My server freezes within a few hours of logging out. Staying logged in keeps the server running
- by HappyEngineer
I have an Ubuntu Godaddy server I use to host mail and webapps. It started having problems a couple months ago. It would lock up and stop responding to anything. I couldn't ssh into it, so I'd have godaddy power cycle the server.
I have never seen anything that looked suspicious in the var logs (although I'm no expert at reading them). An fsck turned up no problems. Godaddy replaced the ram, but found no hardware problems. I started logging the output from "top" to a log file and found that even that stops running when the server freezes.

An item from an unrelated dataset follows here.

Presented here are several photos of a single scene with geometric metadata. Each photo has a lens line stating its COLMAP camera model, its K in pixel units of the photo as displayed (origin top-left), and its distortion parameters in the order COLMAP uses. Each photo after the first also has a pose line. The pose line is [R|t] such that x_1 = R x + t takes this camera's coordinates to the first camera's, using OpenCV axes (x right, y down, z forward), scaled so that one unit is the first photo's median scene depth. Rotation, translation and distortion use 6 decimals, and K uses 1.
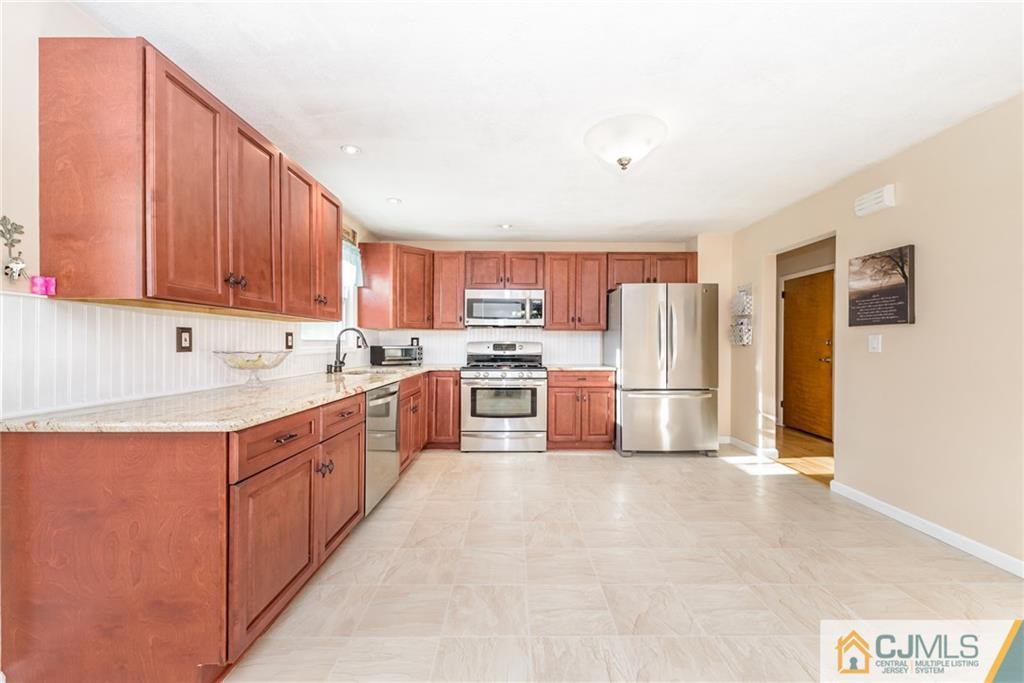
lens RADIAL K [[359.3, 0, 513.9], [0, 359.3, 346.9], [0, 0, 1]] dist [0.000080, -0.000041]
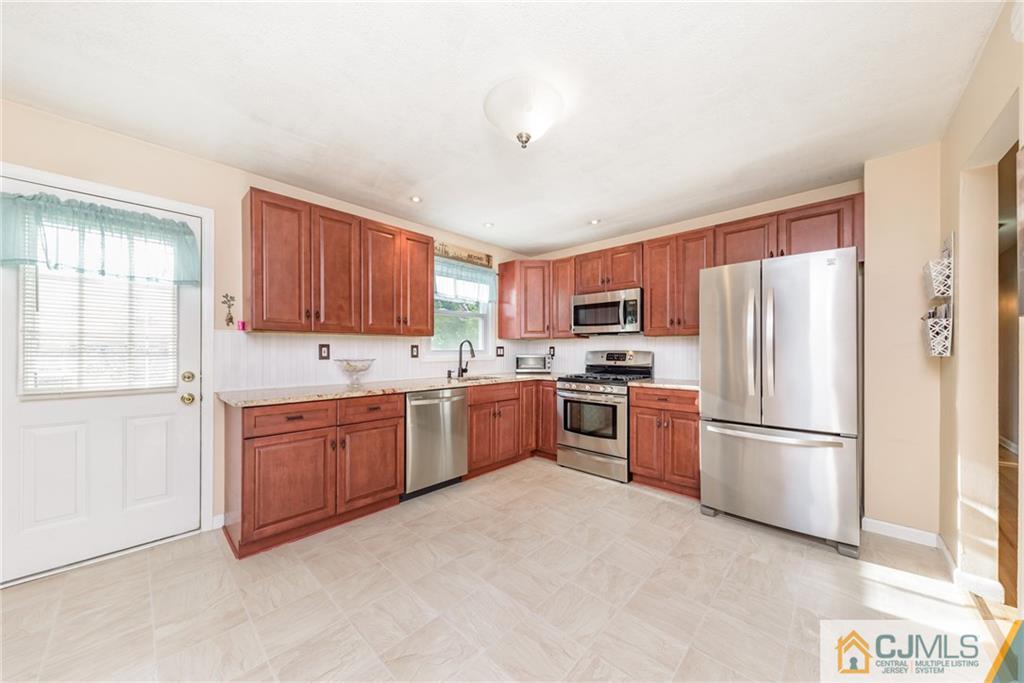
lens RADIAL K [[373.1, 0, 510.8], [0, 373.1, 352.7], [0, 0, 1]] dist [0.006917, -0.000043]
pose [[0.747618, -0.001738, -0.664126, 0.460669], [-0.001530, 0.999989, -0.004339, -0.006238], [0.664127, 0.004260, 0.747608, 0.176177]]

Now, here is the crazy part: It got so bad that it would actually go down every few hours, but then it stopped going down. I eventually realized I had left an ssh terminal logged into the machine running top. This seemed unlikely to be a reason, but after the server was up with no problems for a full week (remember, it had been going down after just a few hours), I disconnected from the ssh session. Lo and behold, within a few hours the server froze again!
I had them power cycle again and then left another ssh session open with top. It has been going without problems for 8 days now.
I told others about this and they hardly believe me. I simply can't imagine what is going on. I don't know what else to try other than to just get a new server and reinstall everything.
Does anyone have any ideas about what I can look for to determine what the cause is? Is it possible there's some sort of exploit on the server which only runs if everyone is logged out of the system?
EDIT:
The power management gone haywire sounds plausible, so I've modified the /boot/grub/menu.lst to boot with acpi=off and apm=off. It appears to have prevented kacpid and kacpid_notify from being in the process list, so I assume I did that right. I've disconnected all my sessions from the server. I'll check later tonight to see if it's still up. If it goes down then I'll try the pinging process idea.
EDIT:
It went down again. It lasted about a day. I've had them reboot, so now I'll try running "nohup ping -i 5 google.com &" and then disconnect. If it goes down again I'll come back. Hopefully someone will have some more ideas.